Le blog des éditions Libertalia

Histoire désinvolte du surréalisme, chronique du site Dissidences

lundi 13 janvier 2014 :: Permalien

Histoire désinvolte du surréalisme, Raoul Vaneigem - illustration de Bruno Bartkowiak

Histoire désinvolte du surréalisme.
Un compte rendu de Frédéric Thomas publié sur le site Dissidences.

Raoul Vaneigem
[Jules-François Dupuis],
Histoire désinvolte du surréalisme

Les éditions Libertalia ont eu la bonne idée de rééditer ce livre écrit au début de la décennie 1970 (publié en 1977) sous un pseudonyme, par Raoul Vaneigem, l’une des « têtes pensantes » de l’Internationale situationniste (IS, 1956-1972). Désinvolte, cette histoire l’est. Cependant, elle est loin d’être inintéressante et « légère ». Écrite rapidement, « à la demande d’une maison d’édition française » (p. 7), l’auteur a surtout voulu parer au plus pressé : revenir sur l’histoire du surréalisme, en rappeler la charge de révolte et d’humour, les enjeux et les limites.

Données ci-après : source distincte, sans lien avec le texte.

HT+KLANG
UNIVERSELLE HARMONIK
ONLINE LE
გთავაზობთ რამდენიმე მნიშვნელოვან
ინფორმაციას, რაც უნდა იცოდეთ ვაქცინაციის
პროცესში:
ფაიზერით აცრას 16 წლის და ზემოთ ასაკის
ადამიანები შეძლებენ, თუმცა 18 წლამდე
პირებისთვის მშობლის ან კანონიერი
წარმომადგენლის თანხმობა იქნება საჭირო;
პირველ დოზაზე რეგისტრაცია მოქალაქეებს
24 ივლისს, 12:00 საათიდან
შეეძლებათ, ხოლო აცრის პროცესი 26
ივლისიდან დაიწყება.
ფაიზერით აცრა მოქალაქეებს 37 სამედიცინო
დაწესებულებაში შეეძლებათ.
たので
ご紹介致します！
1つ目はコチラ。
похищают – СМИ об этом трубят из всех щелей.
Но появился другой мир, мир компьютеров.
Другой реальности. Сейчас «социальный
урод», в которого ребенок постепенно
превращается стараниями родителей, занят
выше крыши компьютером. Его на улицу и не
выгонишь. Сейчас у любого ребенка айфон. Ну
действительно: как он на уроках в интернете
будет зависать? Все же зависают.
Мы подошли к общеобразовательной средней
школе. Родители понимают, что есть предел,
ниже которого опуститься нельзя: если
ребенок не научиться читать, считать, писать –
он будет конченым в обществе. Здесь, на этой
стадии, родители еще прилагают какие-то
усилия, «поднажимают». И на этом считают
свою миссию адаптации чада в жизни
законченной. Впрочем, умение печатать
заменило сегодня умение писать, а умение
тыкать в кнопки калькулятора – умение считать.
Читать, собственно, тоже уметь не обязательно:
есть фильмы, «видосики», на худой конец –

Cet essai débute ainsi par une généalogie du mouvement, en le réinscrivant dans le courant plus général du romantisme et dans le prolongement « d’une “esthétique radicale” en “éthique radicale” » (p. 16) et dont l’origine immédiate est marquée par « la triple défaite de Spartacus, de Dada et de la révolution des conseils en Russie » (p. 22). L’auteur cherche également à réhabiliter l’aspect collectif et international – même si le surréalisme belge (pourtant bien connu par l’auteur) et, plus particulièrement, son principal théoricien Paul Nougé, sont peu abordés ; en raison très certainement de leur engagement stalinien après 1945 – ainsi que certaines figures dont la principale est Benjamin Péret : « l’élément le plus indépendant et le plus libertaire du mouvement » (p. 94).

L’intérêt majeur du livre est de situer les principaux nœuds du surréalisme : « la contradiction entre la rigueur volontariste et la compromission » (p. 22), le rapport au communisme entendu comme « façon plus décisive » de « rompre avec les hommes de lettres » (p. 32) mais réorientant et réduisant du même coup la portée de cette « révolution totale » à laquelle le mouvement entendait s’atteler, le commerce de l’art pratiqué par plusieurs surréalistes comme pendant au refus du travail, et le succès de la peinture surréaliste (p. 117). En ce sens, pour Raoul Vaneigem, le cas Dali constituerait, plutôt qu’un accident de parcours, « le meilleur exemple de la réussite et de la faillite du surréalisme ; échec de la créativité comme élément révolutionnaire, réussite de la parfaite intégration au vieux monde » (p. 123).

Bien sûr, le livre est écrit dans la perspective de l’IS, c’est-à-dire du dépassement de Dada et du surréalisme. Mais il est également écrit en fonction de l’éloignement, puis de la rupture entre Vaneigem et l’IS. Cette perspective et ce positionnement orientent l’interprétation en lui donnant tout son mordant… mais également ses limites. Si certaines contradictions sont bien ciblées, elles font l’objet parfois de belles formules plutôt que d’analyses – il en va ainsi de la poésie faite par tous entendue comme « autogestion généralisée » (p. 91). De plus, tout le discours sur la « récupération » du surréalisme, à l’heure où l’IS trouve une place de choix sur le marché, est à revoir à cette lumière crue. Enfin, la critique de Raoul Vaneigem s’inscrit dans une ambition de radicalité qui refusait la production d’œuvres et sanctionnait – il y a déjà plus de 50 ans – la mort de l’art. Les défauts et faiblesses des produits surréalistes doivent aussi se mesurer à une telle prétention – et à ses impasses. Soit à une certaine désinvolture qui aura parfois fait défaut à l’IS.